INFORMATION –
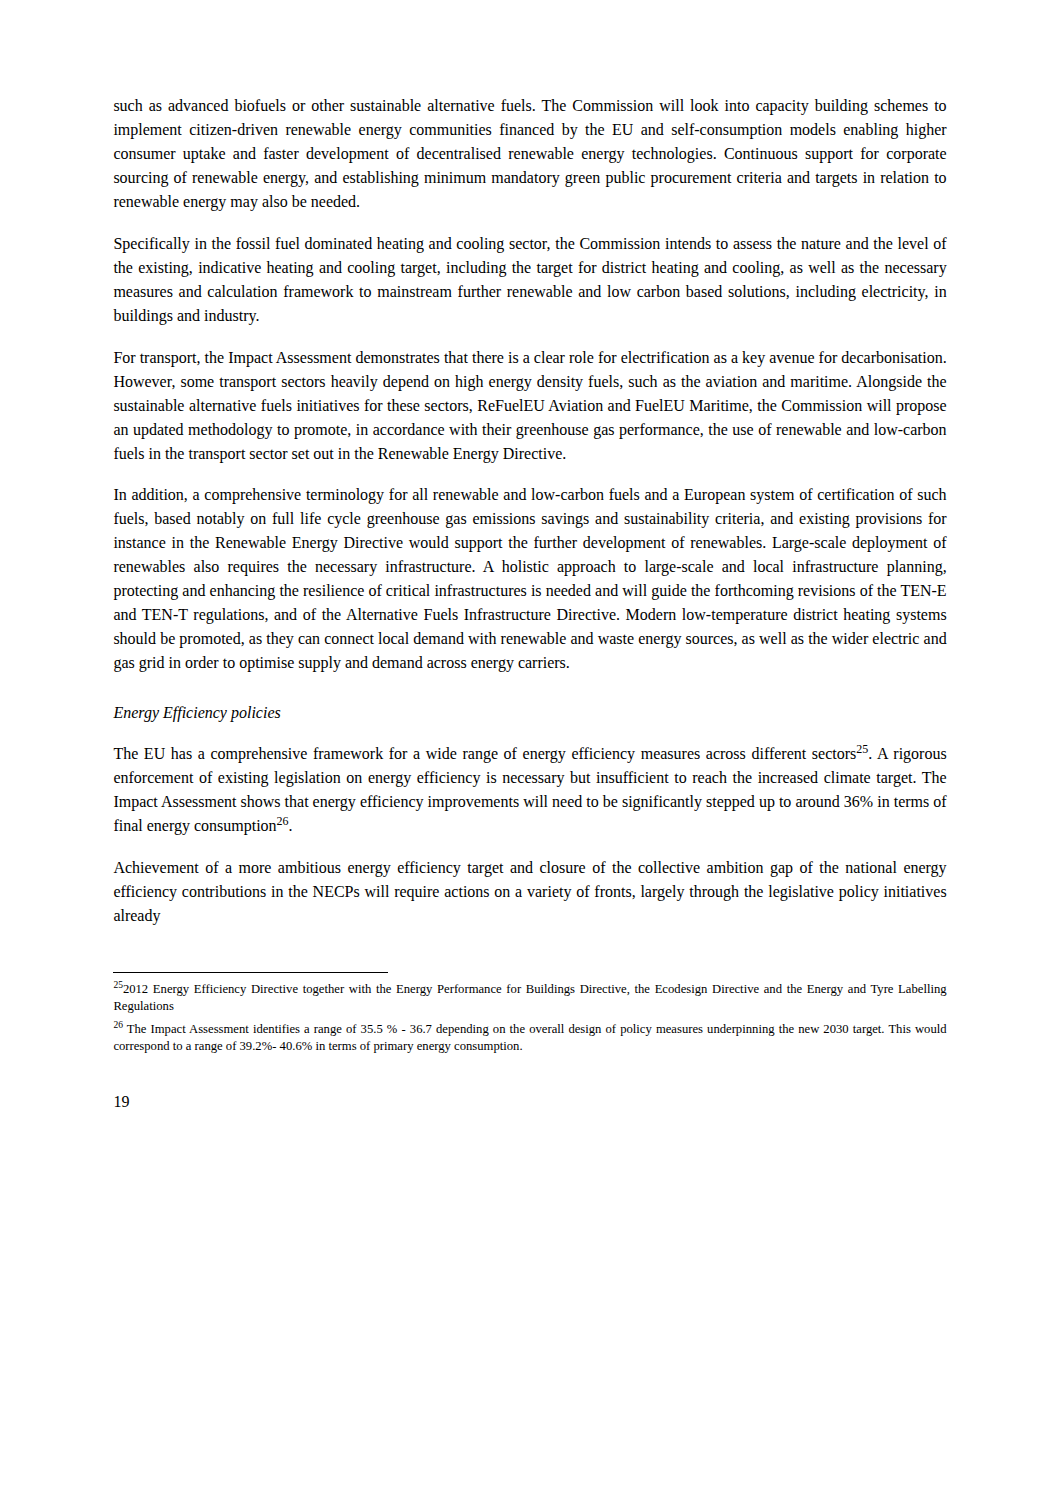such as advanced biofuels or other sustainable alternative fuels. The Commission will look into capacity building schemes to implement citizen-driven renewable energy communities financed by the EU and self-consumption models enabling higher consumer uptake and faster development of decentralised renewable energy technologies. Continuous support for corporate sourcing of renewable energy, and establishing minimum mandatory green public procurement criteria and targets in relation to renewable energy may also be needed.
Specifically in the fossil fuel dominated heating and cooling sector, the Commission intends to assess the nature and the level of the existing, indicative heating and cooling target, including the target for district heating and cooling, as well as the necessary measures and calculation framework to mainstream further renewable and low carbon based solutions, including electricity, in buildings and industry.
For transport, the Impact Assessment demonstrates that there is a clear role for electrification as a key avenue for decarbonisation. However, some transport sectors heavily depend on high energy density fuels, such as the aviation and maritime. Alongside the sustainable alternative fuels initiatives for these sectors, ReFuelEU Aviation and FuelEU Maritime, the Commission will propose an updated methodology to promote, in accordance with their greenhouse gas performance, the use of renewable and low-carbon fuels in the transport sector set out in the Renewable Energy Directive.
In addition, a comprehensive terminology for all renewable and low-carbon fuels and a European system of certification of such fuels, based notably on full life cycle greenhouse gas emissions savings and sustainability criteria, and existing provisions for instance in the Renewable Energy Directive would support the further development of renewables. Large-scale deployment of renewables also requires the necessary infrastructure. A holistic approach to large-scale and local infrastructure planning, protecting and enhancing the resilience of critical infrastructures is needed and will guide the forthcoming revisions of the TEN-E and TEN-T regulations, and of the Alternative Fuels Infrastructure Directive. Modern low-temperature district heating systems should be promoted, as they can connect local demand with renewable and waste energy sources, as well as the wider electric and gas grid in order to optimise supply and demand across energy carriers.
Energy Efficiency policies
The EU has a comprehensive framework for a wide range of energy efficiency measures across different sectors25. A rigorous enforcement of existing legislation on energy efficiency is necessary but insufficient to reach the increased climate target. The Impact Assessment shows that energy efficiency improvements will need to be significantly stepped up to around 36% in terms of final energy consumption26.
Achievement of a more ambitious energy efficiency target and closure of the collective ambition gap of the national energy efficiency contributions in the NECPs will require actions on a variety of fronts, largely through the legislative policy initiatives already
252012 Energy Efficiency Directive together with the Energy Performance for Buildings Directive, the Ecodesign Directive and the Energy and Tyre Labelling Regulations
26 The Impact Assessment identifies a range of 35.5 % - 36.7 depending on the overall design of policy measures underpinning the new 2030 target. This would correspond to a range of 39.2%- 40.6% in terms of primary energy consumption.
19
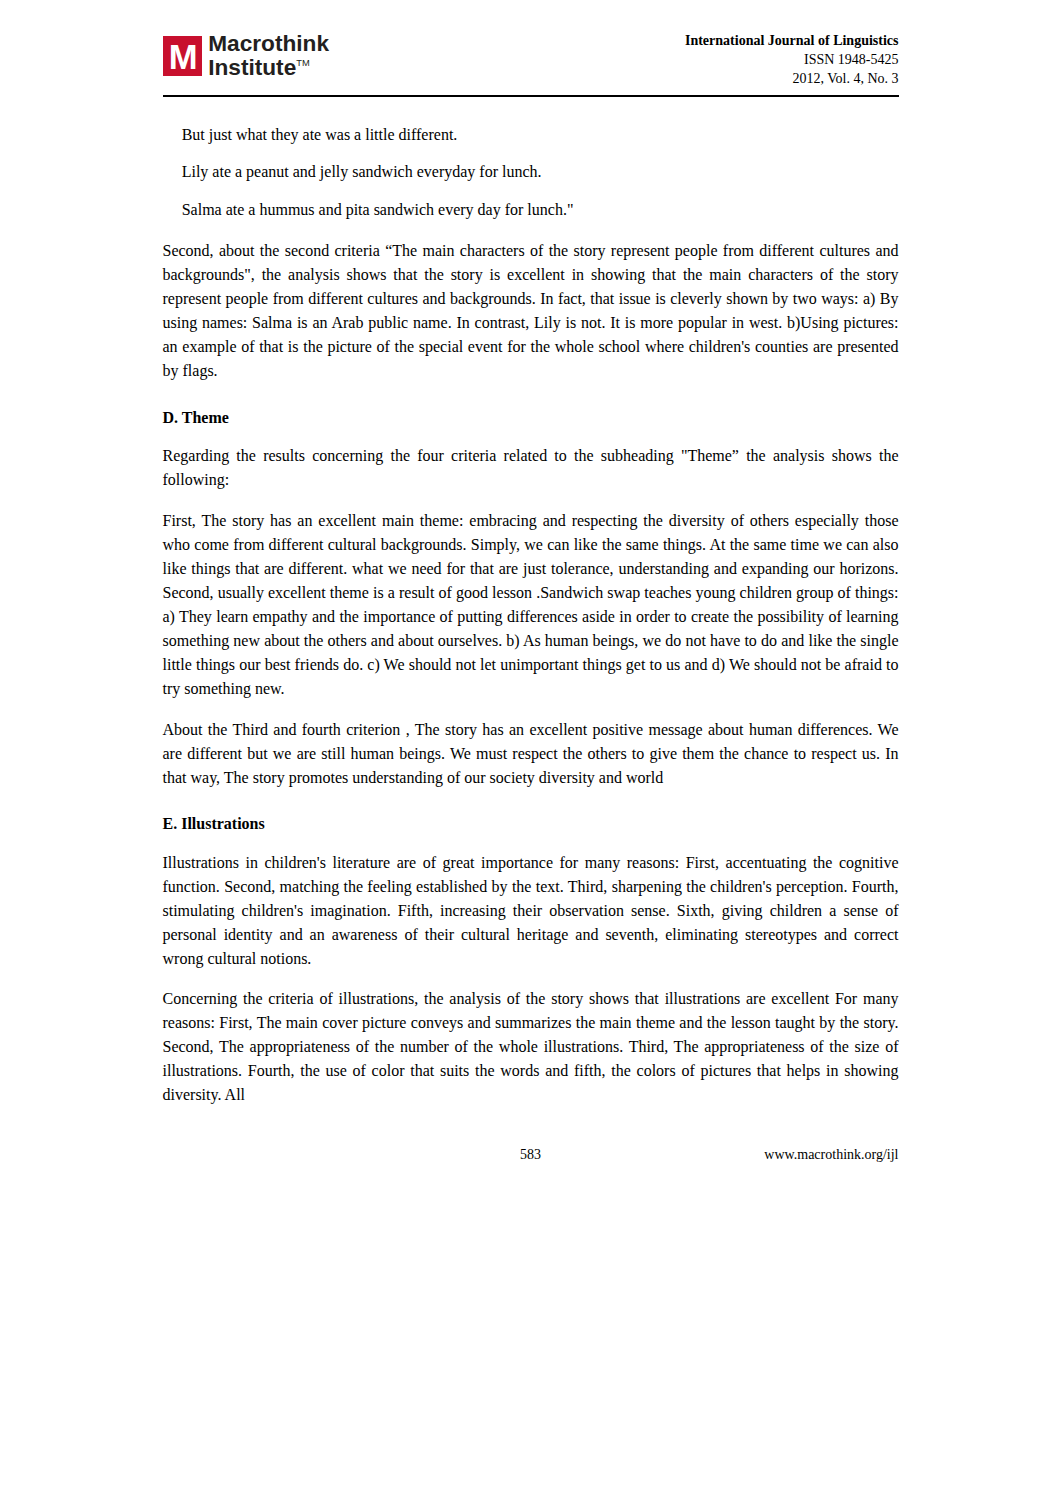M Macrothink
InstituteTM
International Journal of Linguistics
ISSN 1948-5425
2012, Vol. 4, No. 3
But just what they ate was a little different.
Lily ate a peanut and jelly sandwich everyday for lunch.
Salma ate a hummus and pita sandwich every day for lunch."
Second, about the second criteria “The main characters of the story represent people from different cultures and backgrounds", the analysis shows that the story is excellent in showing that the main characters of the story represent people from different cultures and backgrounds. In fact, that issue is cleverly shown by two ways: a) By using names: Salma is an Arab public name. In contrast, Lily is not. It is more popular in west. b)Using pictures: an example of that is the picture of the special event for the whole school where children's counties are presented by flags.
D. Theme
Regarding the results concerning the four criteria related to the subheading "Theme” the analysis shows the following:
First, The story has an excellent main theme: embracing and respecting the diversity of others especially those who come from different cultural backgrounds. Simply, we can like the same things. At the same time we can also like things that are different. what we need for that are just tolerance, understanding and expanding our horizons. Second, usually excellent theme is a result of good lesson .Sandwich swap teaches young children group of things: a) They learn empathy and the importance of putting differences aside in order to create the possibility of learning something new about the others and about ourselves. b) As human beings, we do not have to do and like the single little things our best friends do. c) We should not let unimportant things get to us and d) We should not be afraid to try something new.
About the Third and fourth criterion , The story has an excellent positive message about human differences. We are different but we are still human beings. We must respect the others to give them the chance to respect us. In that way, The story promotes understanding of our society diversity and world
E. Illustrations
Illustrations in children's literature are of great importance for many reasons: First, accentuating the cognitive function. Second, matching the feeling established by the text. Third, sharpening the children's perception. Fourth, stimulating children's imagination. Fifth, increasing their observation sense. Sixth, giving children a sense of personal identity and an awareness of their cultural heritage and seventh, eliminating stereotypes and correct wrong cultural notions.
Concerning the criteria of illustrations, the analysis of the story shows that illustrations are excellent For many reasons: First, The main cover picture conveys and summarizes the main theme and the lesson taught by the story. Second, The appropriateness of the number of the whole illustrations. Third, The appropriateness of the size of illustrations. Fourth, the use of color that suits the words and fifth, the colors of pictures that helps in showing diversity. All
583 www.macrothink.org/ijl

EXERCISE – Transcribe all records verbatim, no pictures.

ANSWER FOR THIS EXERCISE –
such as advanced biofuels or other sustainable alternative fuels. The Commission will look into capacity building schemes to implement citizen-driven renewable energy communities financed by the EU and self-consumption models enabling higher consumer uptake and faster development of decentralised renewable energy technologies. Continuous support for corporate sourcing of renewable energy, and establishing minimum mandatory green public procurement criteria and targets in relation to renewable energy may also be needed.
Specifically in the fossil fuel dominated heating and cooling sector, the Commission intends to assess the nature and the level of the existing, indicative heating and cooling target, including the target for district heating and cooling, as well as the necessary measures and calculation framework to mainstream further renewable and low carbon based solutions, including electricity, in buildings and industry.
For transport, the Impact Assessment demonstrates that there is a clear role for electrification as a key avenue for decarbonisation. However, some transport sectors heavily depend on high energy density fuels, such as the aviation and maritime. Alongside the sustainable alternative fuels initiatives for these sectors, ReFuelEU Aviation and FuelEU Maritime, the Commission will propose an updated methodology to promote, in accordance with their greenhouse gas performance, the use of renewable and low-carbon fuels in the transport sector set out in the Renewable Energy Directive.
In addition, a comprehensive terminology for all renewable and low-carbon fuels and a European system of certification of such fuels, based notably on full life cycle greenhouse gas emissions savings and sustainability criteria, and existing provisions for instance in the Renewable Energy Directive would support the further development of renewables. Large-scale deployment of renewables also requires the necessary infrastructure. A holistic approach to large-scale and local infrastructure planning, protecting and enhancing the resilience of critical infrastructures is needed and will guide the forthcoming revisions of the TEN-E and TEN-T regulations, and of the Alternative Fuels Infrastructure Directive. Modern low-temperature district heating systems should be promoted, as they can connect local demand with renewable and waste energy sources, as well as the wider electric and gas grid in order to optimise supply and demand across energy carriers.
Energy Efficiency policies
The EU has a comprehensive framework for a wide range of energy efficiency measures across different sectors25. A rigorous enforcement of existing legislation on energy efficiency is necessary but insufficient to reach the increased climate target. The Impact Assessment shows that energy efficiency improvements will need to be significantly stepped up to around 36% in terms of final energy consumption26.
Achievement of a more ambitious energy efficiency target and closure of the collective ambition gap of the national energy efficiency contributions in the NECPs will require actions on a variety of fronts, largely through the legislative policy initiatives already
252012 Energy Efficiency Directive together with the Energy Performance for Buildings Directive, the Ecodesign Directive and the Energy and Tyre Labelling Regulations
26 The Impact Assessment identifies a range of 35.5 % - 36.7 depending on the overall design of policy measures underpinning the new 2030 target. This would correspond to a range of 39.2%- 40.6% in terms of primary energy consumption.
19
M Macrothink
InstituteTM
International Journal of Linguistics
ISSN 1948-5425
2012, Vol. 4, No. 3
But just what they ate was a little different.
Lily ate a peanut and jelly sandwich everyday for lunch.
Salma ate a hummus and pita sandwich every day for lunch."
Second, about the second criteria “The main characters of the story represent people from different cultures and backgrounds", the analysis shows that the story is excellent in showing that the main characters of the story represent people from different cultures and backgrounds. In fact, that issue is cleverly shown by two ways: a) By using names: Salma is an Arab public name. In contrast, Lily is not. It is more popular in west. b)Using pictures: an example of that is the picture of the special event for the whole school where children's counties are presented by flags.
D. Theme
Regarding the results concerning the four criteria related to the subheading "Theme” the analysis shows the following:
First, The story has an excellent main theme: embracing and respecting the diversity of others especially those who come from different cultural backgrounds. Simply, we can like the same things. At the same time we can also like things that are different. what we need for that are just tolerance, understanding and expanding our horizons. Second, usually excellent theme is a result of good lesson .Sandwich swap teaches young children group of things: a) They learn empathy and the importance of putting differences aside in order to create the possibility of learning something new about the others and about ourselves. b) As human beings, we do not have to do and like the single little things our best friends do. c) We should not let unimportant things get to us and d) We should not be afraid to try something new.
About the Third and fourth criterion , The story has an excellent positive message about human differences. We are different but we are still human beings. We must respect the others to give them the chance to respect us. In that way, The story promotes understanding of our society diversity and world
E. Illustrations
Illustrations in children's literature are of great importance for many reasons: First, accentuating the cognitive function. Second, matching the feeling established by the text. Third, sharpening the children's perception. Fourth, stimulating children's imagination. Fifth, increasing their observation sense. Sixth, giving children a sense of personal identity and an awareness of their cultural heritage and seventh, eliminating stereotypes and correct wrong cultural notions.
Concerning the criteria of illustrations, the analysis of the story shows that illustrations are excellent For many reasons: First, The main cover picture conveys and summarizes the main theme and the lesson taught by the story. Second, The appropriateness of the number of the whole illustrations. Third, The appropriateness of the size of illustrations. Fourth, the use of color that suits the words and fifth, the colors of pictures that helps in showing diversity. All
583 www.macrothink.org/ijl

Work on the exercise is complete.